Photo: Investing.com
Amazon Web Services (AWS) has announced a major leap in AI infrastructure by designing its own in-row cooling technology to handle the heat generated by Nvidia’s new GPU-powered AI systems. As the generative AI arms race accelerates, traditional air cooling methods are proving inadequate for the massive energy demands of next-gen processors like Nvidia’s GB200 NVL72, which can house up to 72 GPUs in a single rack.
Rather than relying on external suppliers or building new data centers from scratch, AWS engineers created the In-Row Heat Exchanger (IRHX)—a plug-and-play solution tailored for both new and existing data centers.

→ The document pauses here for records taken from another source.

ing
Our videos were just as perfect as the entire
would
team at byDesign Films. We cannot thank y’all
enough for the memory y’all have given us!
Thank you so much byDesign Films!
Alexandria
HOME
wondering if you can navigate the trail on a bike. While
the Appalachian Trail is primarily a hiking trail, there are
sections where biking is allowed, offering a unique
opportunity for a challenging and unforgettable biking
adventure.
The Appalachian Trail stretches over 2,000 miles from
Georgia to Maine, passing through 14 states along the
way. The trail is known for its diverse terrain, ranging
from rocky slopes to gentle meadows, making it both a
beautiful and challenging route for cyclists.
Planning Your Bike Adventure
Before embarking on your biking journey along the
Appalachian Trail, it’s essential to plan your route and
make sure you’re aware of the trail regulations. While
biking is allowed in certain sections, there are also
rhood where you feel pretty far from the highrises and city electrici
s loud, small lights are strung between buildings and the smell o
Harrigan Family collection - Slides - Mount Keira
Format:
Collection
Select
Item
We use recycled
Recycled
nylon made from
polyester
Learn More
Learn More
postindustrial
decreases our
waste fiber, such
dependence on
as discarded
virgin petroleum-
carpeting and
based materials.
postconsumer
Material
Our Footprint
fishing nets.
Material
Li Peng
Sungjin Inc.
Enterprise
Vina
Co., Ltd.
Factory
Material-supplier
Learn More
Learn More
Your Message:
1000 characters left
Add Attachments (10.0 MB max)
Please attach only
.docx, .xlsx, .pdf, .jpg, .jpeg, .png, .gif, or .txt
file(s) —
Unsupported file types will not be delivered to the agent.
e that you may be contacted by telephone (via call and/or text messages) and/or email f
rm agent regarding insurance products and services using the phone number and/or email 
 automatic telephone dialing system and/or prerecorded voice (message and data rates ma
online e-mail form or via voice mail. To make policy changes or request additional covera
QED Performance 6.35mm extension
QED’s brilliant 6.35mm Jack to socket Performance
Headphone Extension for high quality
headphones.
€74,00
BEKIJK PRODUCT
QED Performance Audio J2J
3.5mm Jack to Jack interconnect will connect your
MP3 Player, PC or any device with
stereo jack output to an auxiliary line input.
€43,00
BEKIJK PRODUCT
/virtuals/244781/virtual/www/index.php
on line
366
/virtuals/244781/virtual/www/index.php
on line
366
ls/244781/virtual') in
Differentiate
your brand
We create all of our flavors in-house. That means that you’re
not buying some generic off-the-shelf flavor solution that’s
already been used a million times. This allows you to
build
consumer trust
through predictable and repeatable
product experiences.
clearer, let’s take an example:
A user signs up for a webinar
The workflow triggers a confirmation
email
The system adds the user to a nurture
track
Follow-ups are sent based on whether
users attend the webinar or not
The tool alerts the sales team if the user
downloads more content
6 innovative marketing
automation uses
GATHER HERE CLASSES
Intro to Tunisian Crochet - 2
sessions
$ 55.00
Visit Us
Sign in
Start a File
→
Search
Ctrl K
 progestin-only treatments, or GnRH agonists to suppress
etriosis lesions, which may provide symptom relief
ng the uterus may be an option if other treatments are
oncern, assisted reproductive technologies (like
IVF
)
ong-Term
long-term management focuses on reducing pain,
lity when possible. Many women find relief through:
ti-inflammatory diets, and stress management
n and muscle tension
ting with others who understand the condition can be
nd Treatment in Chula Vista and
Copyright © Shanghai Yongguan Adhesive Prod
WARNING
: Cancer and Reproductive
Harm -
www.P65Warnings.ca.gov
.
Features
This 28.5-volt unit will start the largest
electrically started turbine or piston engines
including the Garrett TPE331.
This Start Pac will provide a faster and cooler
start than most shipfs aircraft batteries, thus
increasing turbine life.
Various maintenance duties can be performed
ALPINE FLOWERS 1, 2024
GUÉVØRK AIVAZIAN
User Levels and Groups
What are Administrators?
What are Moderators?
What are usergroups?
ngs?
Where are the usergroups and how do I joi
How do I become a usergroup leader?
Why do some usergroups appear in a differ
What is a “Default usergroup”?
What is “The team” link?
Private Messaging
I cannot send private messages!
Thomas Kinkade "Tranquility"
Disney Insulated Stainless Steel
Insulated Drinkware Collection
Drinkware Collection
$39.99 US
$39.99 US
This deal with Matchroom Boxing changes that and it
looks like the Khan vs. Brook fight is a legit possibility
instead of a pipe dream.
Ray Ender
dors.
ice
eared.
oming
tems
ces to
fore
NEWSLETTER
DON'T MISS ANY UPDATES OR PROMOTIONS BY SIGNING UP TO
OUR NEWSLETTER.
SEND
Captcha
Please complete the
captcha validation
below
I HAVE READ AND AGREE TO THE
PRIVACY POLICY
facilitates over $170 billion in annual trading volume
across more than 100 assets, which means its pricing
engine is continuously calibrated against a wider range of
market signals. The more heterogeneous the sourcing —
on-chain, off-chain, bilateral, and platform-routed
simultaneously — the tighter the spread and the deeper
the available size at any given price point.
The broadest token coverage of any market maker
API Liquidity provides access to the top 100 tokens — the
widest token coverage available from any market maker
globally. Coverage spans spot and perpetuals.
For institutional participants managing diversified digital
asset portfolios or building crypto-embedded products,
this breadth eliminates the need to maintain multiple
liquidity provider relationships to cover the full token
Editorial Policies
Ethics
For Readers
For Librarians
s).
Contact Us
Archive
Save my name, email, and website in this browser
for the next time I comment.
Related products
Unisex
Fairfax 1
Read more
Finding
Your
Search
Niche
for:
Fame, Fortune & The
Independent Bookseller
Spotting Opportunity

Nvidia GPUs have become the cornerstone of AI model training and deployment, but their intense power consumption demands efficient heat dissipation systems. AWS initially considered third-party liquid cooling solutions and even building new liquid-cooled data centers. However, those plans were abandoned due to inefficiency and lack of scalability.
“They would take up too much data center floor space or increase water usage substantially,” said Dave Brown, AWS’s Vice President of Compute and Machine Learning Services.
“And while some solutions work in smaller volumes, they simply can't support AWS’s global scale.”
Instead, the company chose to innovate internally—leading to the creation of the IRHX.
The In-Row Heat Exchanger fits between server racks and circulates chilled water to absorb and remove heat. It enables AWS to scale up GPU workloads without rebuilding data centers or compromising on sustainability targets. This technology allows efficient cooling of Nvidia's Blackwell GPU-based systems, which demand both performance and density.
Customers can now access these systems through AWS’s P6e compute instances, which support large-scale AI model training and inferencing using Nvidia’s latest architecture.
AWS, the world’s largest cloud infrastructure provider, has a long-standing tradition of designing in-house hardware—from custom Graviton chips to Trainium AI accelerators and now its own cooling systems. By reducing dependency on external vendors, AWS improves cost efficiency, accelerates deployment speed, and gains more control over its data center ecosystems.
In Q1 2025, AWS posted its highest operating margin since at least 2014, highlighting the financial benefits of vertical integration in cloud infrastructure.
AWS is not alone in customizing hardware to meet AI demands. Microsoft, the world’s second-largest cloud provider, introduced its “Sidekicks” cooling system in 2023 to support its internally developed Maia AI chips. Companies like CoreWeave have also partnered with Nvidia to deploy high-performance AI clusters, but AWS’s scale and ability to engineer in-house solutions give it a unique edge.
With the global AI infrastructure market expanding rapidly, the focus is now shifting from just powerful chips to sustainable, efficient systems that can support their demands over the long term.
As AI workloads become increasingly power-hungry, AWS’s proactive approach—designing custom cooling solutions like the IRHX—positions it ahead of the curve. By tackling the thermal challenges of modern GPUs, Amazon is not only ensuring the future-readiness of its data centers but also reinforcing its leadership in the high-stakes cloud and AI war.
With Nvidia’s chips at the heart of this evolution, infrastructure innovations like these will define who leads the next generation of computing.